At today’s price for cotton, a continued one percent gain over the next 10 years would mean about $20 billion to the cotton industry. The biggest beneficiaries of such an increase would almost certainly be cotton farmers.

It’s no secret the future looks bright for cotton over the next few years. Bright does not equate to guaranteed, however.

Worldwide cotton stocks stand at about 35 percent, down from 50 percent just a couple of years back. The downward trend in cotton stocks bodes well for high prices for farmers, but it’s a very slippery slope.

Competition for acreage

A big challenge for cotton in the U.S. is competition for acreage. When cotton prices topped a dollar a pound other crops, especially grain crops, didn’t just fold the tent. In fact grain stocks, primarily soybeans, corn and wheat are at or near all time lows, with no real strong indication that is likely to change anytime soon.

In the Southeast, peanuts — minor crop on the world scene, but big in the area — more than followed suit with prices.

While most growers sold their peanuts for something close to $600 per ton, plenty of peanuts will sell for more than $800 per ton. Economists contend $700 per ton peanuts equates to $1.00 per pound cotton, with average yields for both crops.

Likewise the business side of cotton shares some compelling challenges. Messura used the analogy of the cotton business versus a hypothetical pencil business. “You (farmers in the audience) are all businessmen and women. If you were in the business of selling pencils consider these options.

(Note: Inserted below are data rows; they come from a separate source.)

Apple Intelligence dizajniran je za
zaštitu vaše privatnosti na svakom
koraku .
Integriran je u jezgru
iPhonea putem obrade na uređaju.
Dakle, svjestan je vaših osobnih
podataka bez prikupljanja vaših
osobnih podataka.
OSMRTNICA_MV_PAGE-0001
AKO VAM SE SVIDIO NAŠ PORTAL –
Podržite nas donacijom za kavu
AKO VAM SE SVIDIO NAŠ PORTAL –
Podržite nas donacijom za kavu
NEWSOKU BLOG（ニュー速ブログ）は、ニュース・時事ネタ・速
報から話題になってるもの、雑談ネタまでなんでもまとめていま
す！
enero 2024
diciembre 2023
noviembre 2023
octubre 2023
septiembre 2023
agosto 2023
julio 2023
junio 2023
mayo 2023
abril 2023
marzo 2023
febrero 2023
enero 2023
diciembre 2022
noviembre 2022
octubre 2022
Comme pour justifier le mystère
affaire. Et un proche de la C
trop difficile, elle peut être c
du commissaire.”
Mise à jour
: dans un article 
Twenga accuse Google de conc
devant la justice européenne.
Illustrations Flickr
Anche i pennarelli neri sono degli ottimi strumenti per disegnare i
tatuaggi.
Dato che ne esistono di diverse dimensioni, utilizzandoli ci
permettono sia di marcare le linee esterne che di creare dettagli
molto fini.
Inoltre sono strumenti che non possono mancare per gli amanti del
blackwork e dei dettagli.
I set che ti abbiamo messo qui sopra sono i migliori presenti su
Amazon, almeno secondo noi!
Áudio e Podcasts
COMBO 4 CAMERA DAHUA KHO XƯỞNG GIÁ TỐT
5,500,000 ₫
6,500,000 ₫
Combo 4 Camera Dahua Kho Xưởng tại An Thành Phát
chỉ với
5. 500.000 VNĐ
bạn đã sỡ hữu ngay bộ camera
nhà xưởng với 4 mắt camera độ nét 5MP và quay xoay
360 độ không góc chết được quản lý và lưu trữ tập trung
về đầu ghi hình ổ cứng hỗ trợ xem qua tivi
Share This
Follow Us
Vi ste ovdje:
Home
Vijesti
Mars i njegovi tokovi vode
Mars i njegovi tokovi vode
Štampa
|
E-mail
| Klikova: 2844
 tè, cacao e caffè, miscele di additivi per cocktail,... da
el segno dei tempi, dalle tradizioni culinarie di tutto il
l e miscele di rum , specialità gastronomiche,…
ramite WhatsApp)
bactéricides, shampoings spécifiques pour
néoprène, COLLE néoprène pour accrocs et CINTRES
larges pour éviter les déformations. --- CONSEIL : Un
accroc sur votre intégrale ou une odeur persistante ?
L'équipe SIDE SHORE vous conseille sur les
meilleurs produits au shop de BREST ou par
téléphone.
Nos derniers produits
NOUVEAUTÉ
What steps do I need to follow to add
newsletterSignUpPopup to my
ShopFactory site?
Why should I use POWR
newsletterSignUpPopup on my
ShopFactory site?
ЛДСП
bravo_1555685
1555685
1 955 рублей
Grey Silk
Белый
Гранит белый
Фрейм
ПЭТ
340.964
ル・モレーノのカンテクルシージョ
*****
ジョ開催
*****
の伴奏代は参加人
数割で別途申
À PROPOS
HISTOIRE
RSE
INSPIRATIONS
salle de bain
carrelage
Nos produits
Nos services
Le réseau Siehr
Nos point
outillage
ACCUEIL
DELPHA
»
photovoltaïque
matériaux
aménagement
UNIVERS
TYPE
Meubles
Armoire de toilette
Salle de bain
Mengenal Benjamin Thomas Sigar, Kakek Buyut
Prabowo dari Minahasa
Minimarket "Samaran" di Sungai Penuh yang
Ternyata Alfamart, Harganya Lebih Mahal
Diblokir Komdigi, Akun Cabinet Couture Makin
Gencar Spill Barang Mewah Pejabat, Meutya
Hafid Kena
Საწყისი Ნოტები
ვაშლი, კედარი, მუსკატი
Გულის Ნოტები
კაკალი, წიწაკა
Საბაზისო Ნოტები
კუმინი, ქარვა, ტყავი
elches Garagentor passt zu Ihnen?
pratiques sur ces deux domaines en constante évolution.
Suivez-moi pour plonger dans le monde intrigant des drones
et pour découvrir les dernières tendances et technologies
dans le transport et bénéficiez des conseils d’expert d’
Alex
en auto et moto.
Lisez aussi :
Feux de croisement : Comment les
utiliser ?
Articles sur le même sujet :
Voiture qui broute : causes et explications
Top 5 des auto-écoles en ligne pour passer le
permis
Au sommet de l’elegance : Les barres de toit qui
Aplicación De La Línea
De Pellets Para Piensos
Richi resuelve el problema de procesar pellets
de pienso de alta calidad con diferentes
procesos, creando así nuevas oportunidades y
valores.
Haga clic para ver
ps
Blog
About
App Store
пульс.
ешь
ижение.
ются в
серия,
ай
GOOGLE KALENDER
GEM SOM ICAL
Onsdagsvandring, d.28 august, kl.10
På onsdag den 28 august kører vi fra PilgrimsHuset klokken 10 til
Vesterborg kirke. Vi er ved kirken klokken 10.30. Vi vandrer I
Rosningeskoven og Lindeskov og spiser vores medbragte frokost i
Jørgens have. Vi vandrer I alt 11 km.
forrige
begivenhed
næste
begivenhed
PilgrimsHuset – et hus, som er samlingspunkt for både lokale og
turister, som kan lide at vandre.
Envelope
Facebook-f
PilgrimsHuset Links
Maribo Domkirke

You have two suppliers of pencils. Supplier one sends you pencils of all sizes, shapes, and colors. Some of the pencils are long, some are short and some are sharpened and some aren’t. Plus on your best day you have 3 percent waste with these pencils and on your worst day 15 percent. And, the price of these pencils is highly volatile.

Supplier two sends you pencils that are uniform size, color, shape and they are all sharpened. There is no waste and the price remains constant for months at a time.

Which supplier would you use,” Messura asked the growers?

In the apparel and non-woven industry cotton is the first supplier and polyester is the second supplier.

“Why do companies like Under Armor come to us and want to know how they can use cotton in their products,” Messura asks? Because it’s natural, it’s traditional, it’s comfortable, it’s fashionable, and most of all it’s marketable, the Cotton Incorporated executive explains.

To remain marketable, cotton has to maintain its market dominance in denim and t-shirts and build its market share in women’s apparel, athletic wear and in non-woven products like baby diapers and wipes, he adds.

New technologies, like Storm Denim and TransDry, continue driving market growth, but growers are intrinsically linked to this growth. Growing better cotton, ginning better cotton and, very importantly, shipping better cotton in a highly efficient ways are critical keys to maintaining and building market share.